** EXCERPTED RECORDS **
........
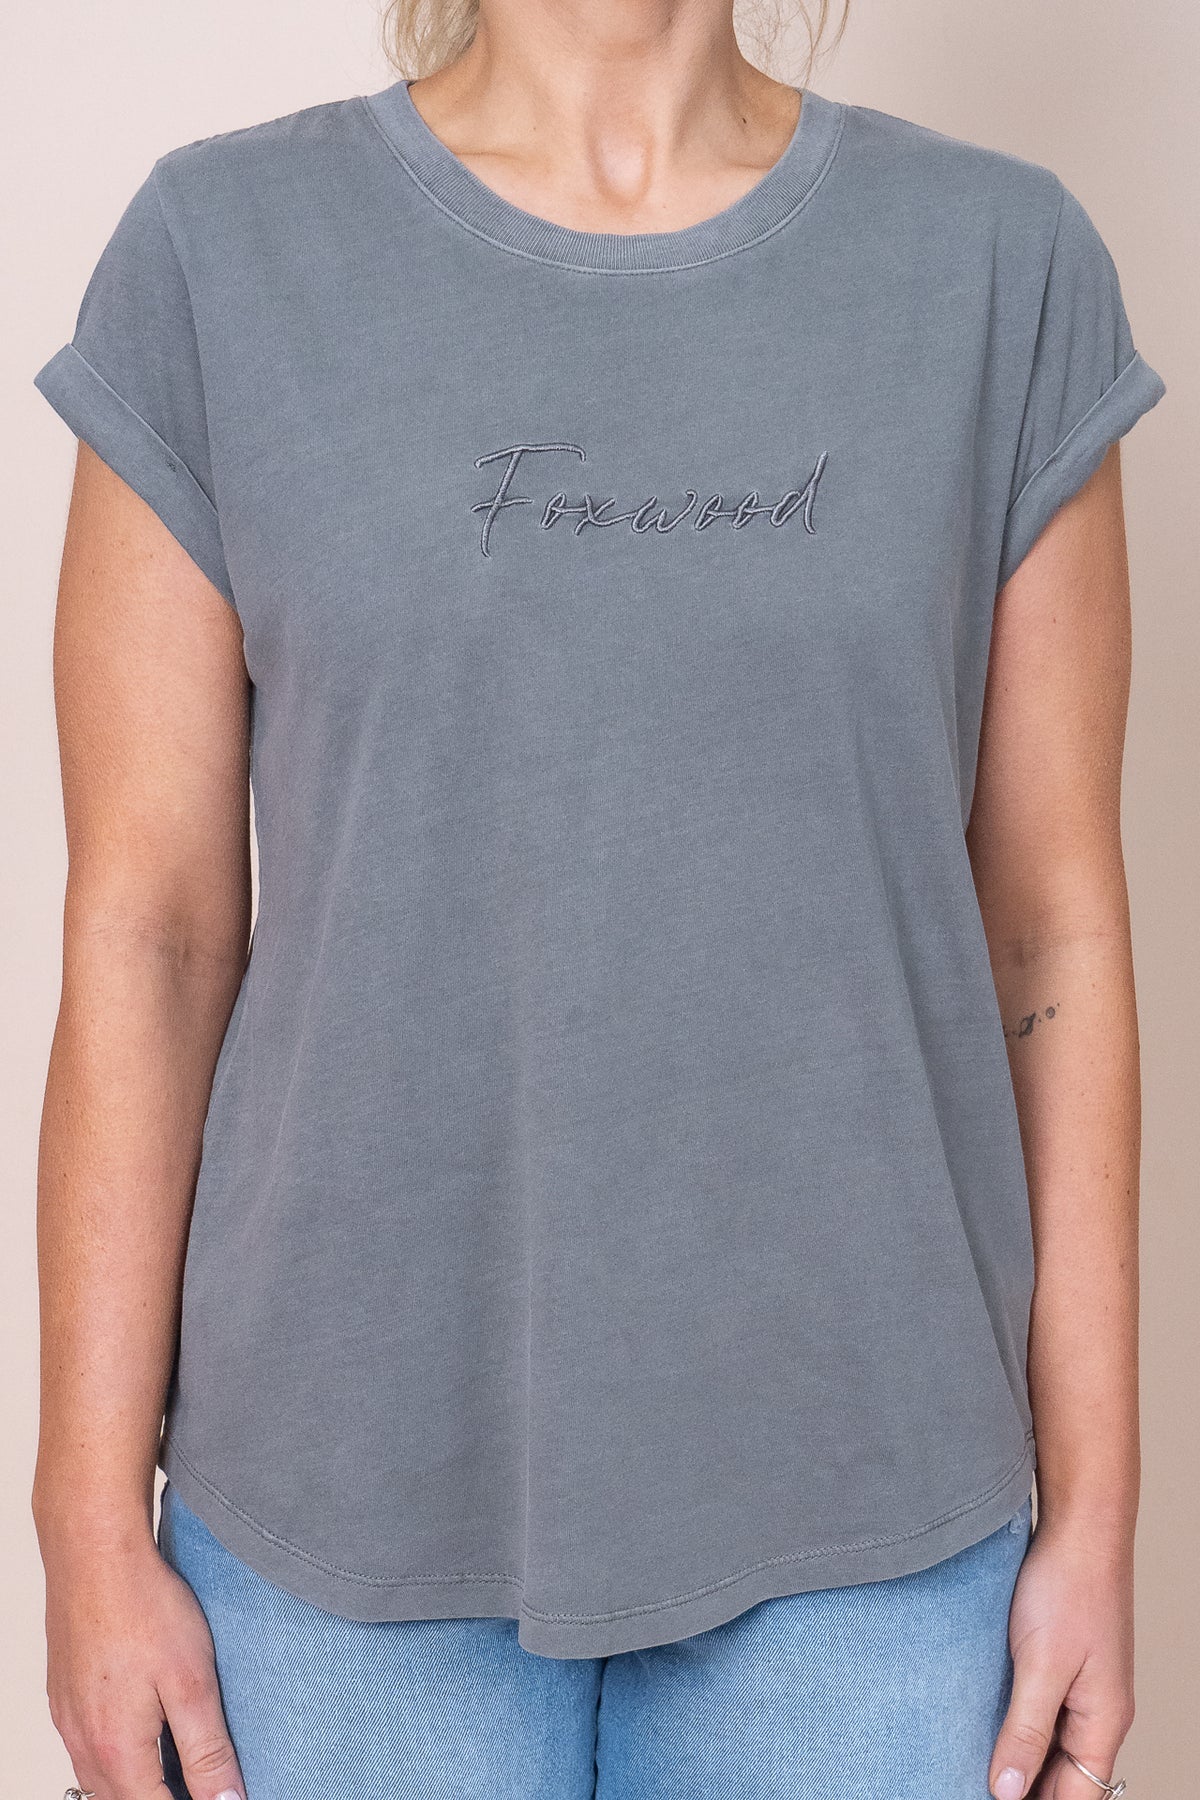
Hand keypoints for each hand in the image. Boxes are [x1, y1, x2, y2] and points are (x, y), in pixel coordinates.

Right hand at [42, 1523, 244, 1799]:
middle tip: (203, 1781)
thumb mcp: (192, 1682)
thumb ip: (207, 1750)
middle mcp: (84, 1743)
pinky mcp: (64, 1695)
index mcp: (117, 1750)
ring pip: (102, 1779)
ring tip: (179, 1761)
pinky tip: (145, 1727)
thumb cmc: (142, 1607)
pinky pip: (88, 1747)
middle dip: (163, 1797)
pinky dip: (118, 1754)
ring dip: (138, 1781)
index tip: (218, 1796)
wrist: (94, 1554)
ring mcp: (68, 1719)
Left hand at [989, 1512, 1134, 1798]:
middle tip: (972, 1782)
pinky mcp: (1063, 1660)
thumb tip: (1009, 1791)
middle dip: (1026, 1786)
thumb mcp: (1041, 1665)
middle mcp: (1097, 1711)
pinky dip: (1017, 1722)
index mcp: (1102, 1721)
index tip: (990, 1799)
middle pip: (1064, 1774)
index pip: (1075, 1795)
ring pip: (1051, 1743)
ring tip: (972, 1761)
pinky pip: (1043, 1709)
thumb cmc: (1068, 1587)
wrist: (1079, 1526)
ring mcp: (1081, 1685)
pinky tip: (984, 1720)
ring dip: (1019, 1755)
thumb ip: (1025, 1730)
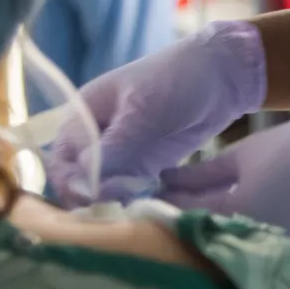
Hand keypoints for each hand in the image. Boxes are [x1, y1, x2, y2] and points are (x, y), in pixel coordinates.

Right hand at [48, 20, 266, 205]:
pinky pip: (131, 190)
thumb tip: (83, 185)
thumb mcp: (145, 111)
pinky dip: (136, 201)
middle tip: (116, 214)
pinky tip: (148, 210)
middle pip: (81, 180)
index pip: (64, 160)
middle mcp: (96, 136)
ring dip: (115, 204)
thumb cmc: (179, 78)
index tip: (92, 203)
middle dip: (94, 199)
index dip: (73, 184)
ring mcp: (121, 152)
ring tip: (134, 214)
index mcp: (83, 114)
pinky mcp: (145, 165)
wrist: (225, 74)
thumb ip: (115, 148)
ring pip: (106, 189)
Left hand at [157, 93, 289, 235]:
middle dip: (188, 219)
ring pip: (235, 244)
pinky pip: (263, 245)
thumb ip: (201, 174)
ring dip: (219, 229)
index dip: (162, 204)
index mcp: (237, 212)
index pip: (183, 216)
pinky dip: (250, 233)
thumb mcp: (247, 154)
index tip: (149, 193)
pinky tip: (246, 215)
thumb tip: (163, 181)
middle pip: (207, 236)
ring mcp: (279, 249)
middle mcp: (255, 239)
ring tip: (207, 207)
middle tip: (175, 200)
........
** ASSIGNED TASK **
Skipping any images, write out all the data exactly.

** RESPONSE TO THE TASK **
Hand keypoints for each hand in the image. Boxes are [x1, y1, x2, y2] and points are (x, y), in pixel coordinates.

Right hand at [42, 1523, 244, 1799]:
middle tip: (203, 1781)
thumb mcp: (192, 1682)
thumb ip: (207, 1750)
middle mcp: (84, 1743)
pinky mcp: (64, 1695)
index mcp: (117, 1750)
ring pip: (102, 1779)
ring tip: (179, 1761)
pinky tip: (145, 1727)
thumb cmc: (142, 1607)
pinky pip: (88, 1747)
middle dip: (163, 1797)
pinky dip: (118, 1754)
ring dip: (138, 1781)
index tip: (218, 1796)
wrist: (94, 1554)
ring mcp: (68, 1719)
Left hand at [989, 1512, 1134, 1798]:
middle tip: (972, 1782)
pinky mcp: (1063, 1660)
thumb tip: (1009, 1791)
middle dip: (1026, 1786)
thumb mcp: (1041, 1665)
middle mcp: (1097, 1711)
pinky dip: (1017, 1722)
index mcp: (1102, 1721)
index tip: (990, 1799)
middle pip: (1064, 1774)
index pip: (1075, 1795)
ring pip: (1051, 1743)
ring tip: (972, 1761)
pinky pip: (1043, 1709)
thumb cmc: (1068, 1587)
wrist: (1079, 1526)
ring mcp: (1081, 1685)
pinky tip: (984, 1720)
ring dip: (1019, 1755)
thumb ip: (1025, 1730)
Hand keypoints for each hand in the image. Boxes are [x1, y1, x2, y2] and points are (x, y), in pixel coordinates.

Right hand at [48, 20, 266, 205]:
pinky pip: (131, 190)
thumb tip: (83, 185)
thumb mcp: (145, 111)
pinky dip: (136, 201)
middle tip: (116, 214)
pinky tip: (148, 210)
middle pip: (81, 180)
index pip: (64, 160)
middle mcp: (96, 136)
ring dip: (115, 204)
thumb cmc: (179, 78)
index tip: (92, 203)
middle dip: (94, 199)
index dip: (73, 184)
ring mcp: (121, 152)
ring tip: (134, 214)
index mcp: (83, 114)
pinky mcp: (145, 165)
wrist: (225, 74)
thumb ip: (115, 148)
ring pip: (106, 189)
Left hand at [157, 93, 289, 235]:
middle dip: (188, 219)
ring pip: (235, 244)
pinky pip: (263, 245)
thumb ip: (201, 174)
ring dip: (219, 229)
index dip: (162, 204)
index mcp: (237, 212)
index pip: (183, 216)
pinky dip: (250, 233)
thumb mcp: (247, 154)
index tip: (149, 193)
pinky tip: (246, 215)
thumb tip: (163, 181)
middle pip: (207, 236)
ring mcp: (279, 249)
middle mcp: (255, 239)
ring tip: (207, 207)
middle tip: (175, 200)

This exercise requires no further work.